For one million Californiansthis scenario is not hypothetical. In disadvantaged communities, including some in the Central Valley, families have been told for years to boil tap water for safety or buy bottled water they can’t afford.

Their water supply systems are constantly failing safe drinking water standards. Yet no significant action has been taken to fix this known problem. Meanwhile, 30,000 miles of the state’s shorelines, lakes and rivers fail to meet basic water quality standards.

How can a country at the forefront of environmental leadership fail to provide clean and reliable water for its people?

The short answer: California runs 21St a century of water challenges with 20th century technology under 19th age-old law. And state leaders, including Gov.

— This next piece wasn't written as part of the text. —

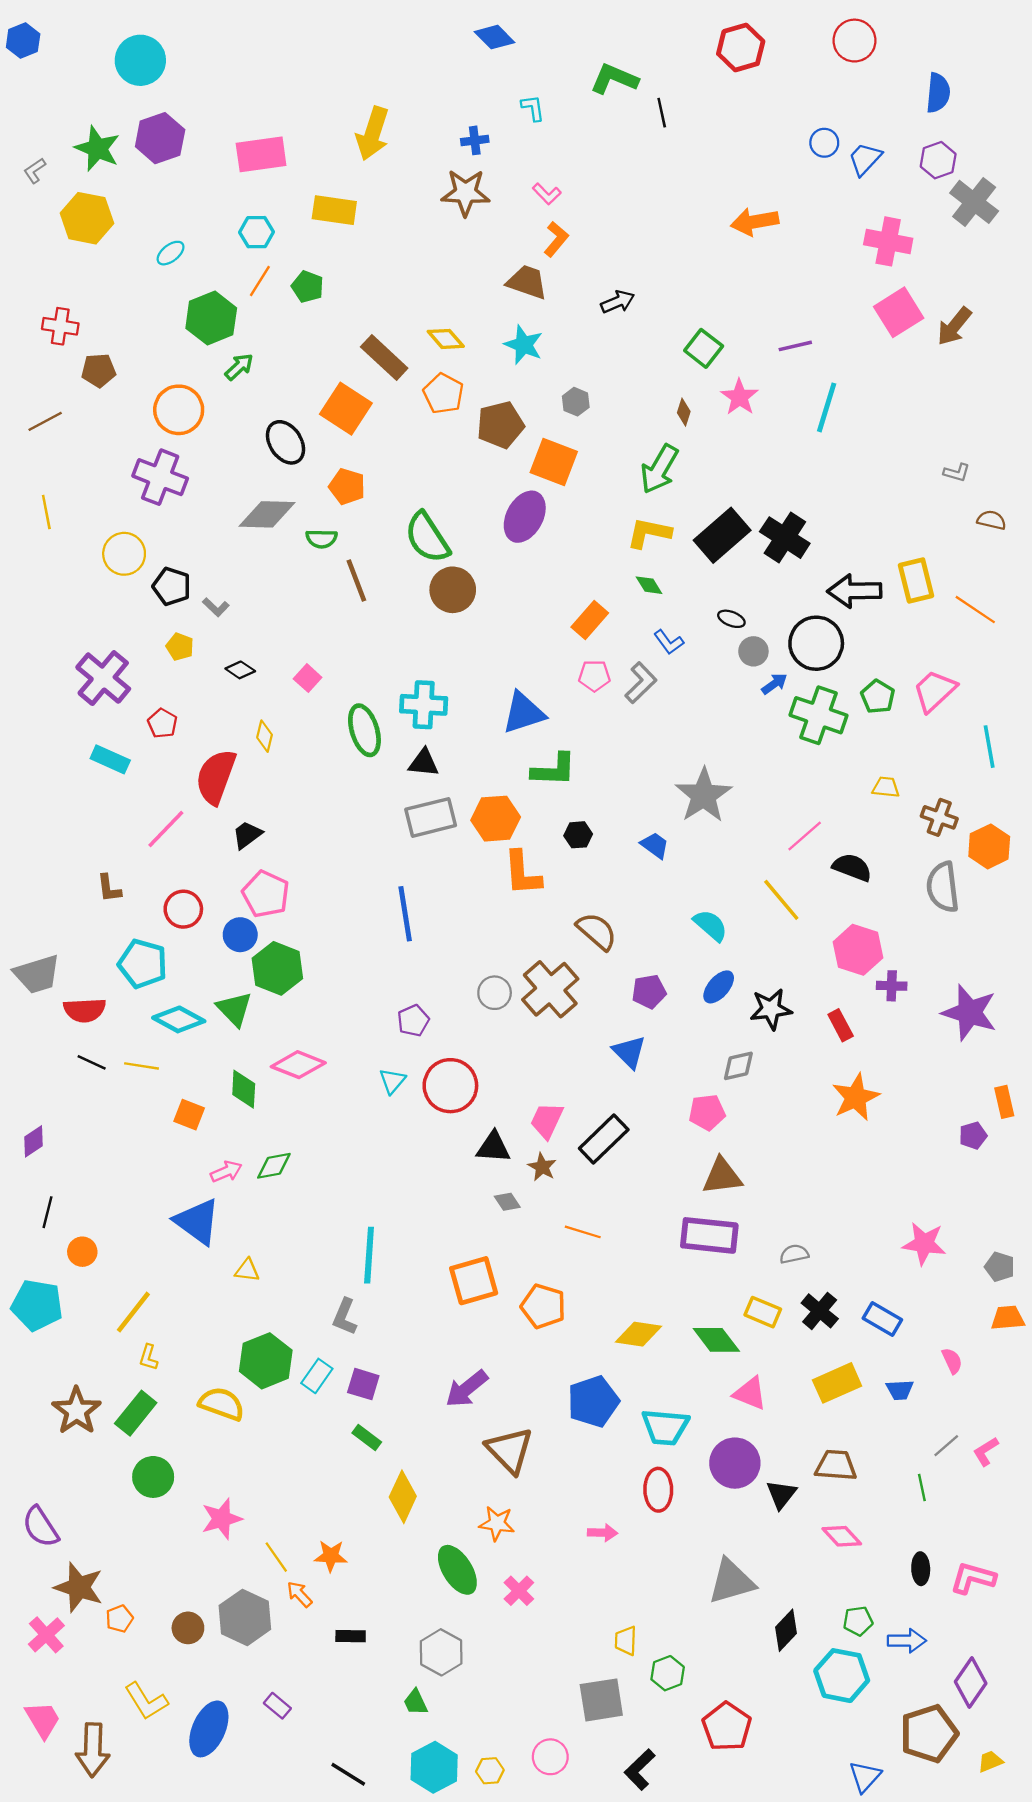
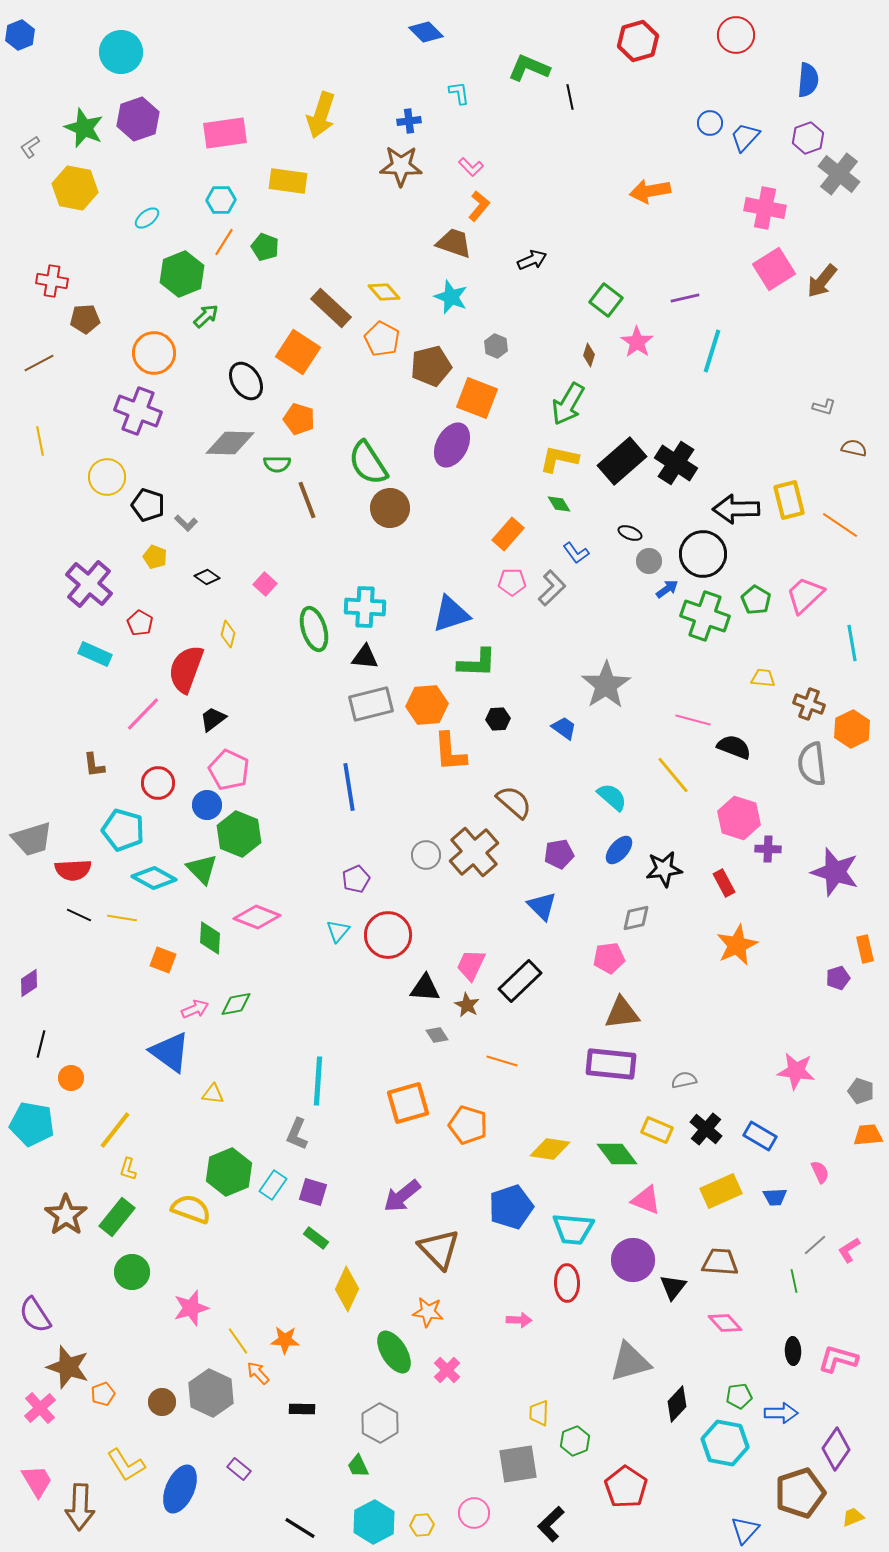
pink line: (805, 836) -> (693, 720), turned 56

Gavin Newsom, continue to promote infrastructure projects designed for rainfall patterns that climate change is already erasing.

This year’s rapid loss of snowpack is not an anomaly; this is a preview. Yet the state continues to push for large-scale projects that can’t deliver water to farms or families without reliable Sierra snowmelt. Instead of more dams and diversions, we need to focus attention and resources on a local approach rooted in our new reality.

California Coast Guard Alliance Climate Ready Water Policy Blueprint is a practical guide for state policymakers, regulators and the next governor to chart a course for a more resilient and sustainable water future. The plan is built on several clear imperatives.

Prioritize sustainable local water supplies

Instead of spending tens of billions to transport water across the state, California should prioritize investments in wastewater recycling, stormwater capture and water efficiency. These systems deliver water regardless of how long the snowpack persists.

These types of systems are proven, scalable and drought resistant. The payoff extends beyond reliability: California’s water sector consumes 19 percent of the state’s electricity and 30 percent of its natural gas, driven largely by importing water into urban centers from faraway locations. Prioritizing local water supplies reduces water insecurity in a cost-effective and affordable way, while reducing the emissions that accelerate climate change.

Strengthening and enforcement of water laws

The Trump administration’s repeal of the Clean Water Act has steadily eroded protections Californians have relied on since the 1970s. The most damaging change stripped federal protection of millions of acres of wetlands and thousands of miles of seasonal streams, leaving them open to pollution and development. In response, the state must strengthen its own standards.

We need enforceable rules that restore fisheries and protect coastal communities. California must adopt specific standards to combat pollution leading to ocean acidification and subsequent ecosystem collapse. We need real investments in floodplain restoration, forest health and the natural infrastructure that protects communities from billions of dollars in climate disasters.

Correct the water management system

California’s water bureaucracy is antiquated, unfair and unaccountable. The process for appointing our nation’s leaders is antiquated, prioritizing engineering expertise over science and fair representation. This approach leads to a continued reliance on gray infrastructure and engineering solutions over more sustainable and durable solutions based on nature and greening of the urban environment.

The result is a system where large water users—such as pistachio growers and data centers—get water cheaply while low-income communities subsidize their use.

We need reforms to address historic inequalities and ensure that those who want more water pay for it. Environmental justice and tribal leaders must be involved in water planning from the beginning. And we must ensure that polluters, not ratepayers or taxpayers, pay to clean up the water we drink and swim in.

Our economy and our communities depend on making the hard choices that will deliver clean and affordable water into the future. We won’t get there by funding yesterday’s decisions and hoping the climate cooperates.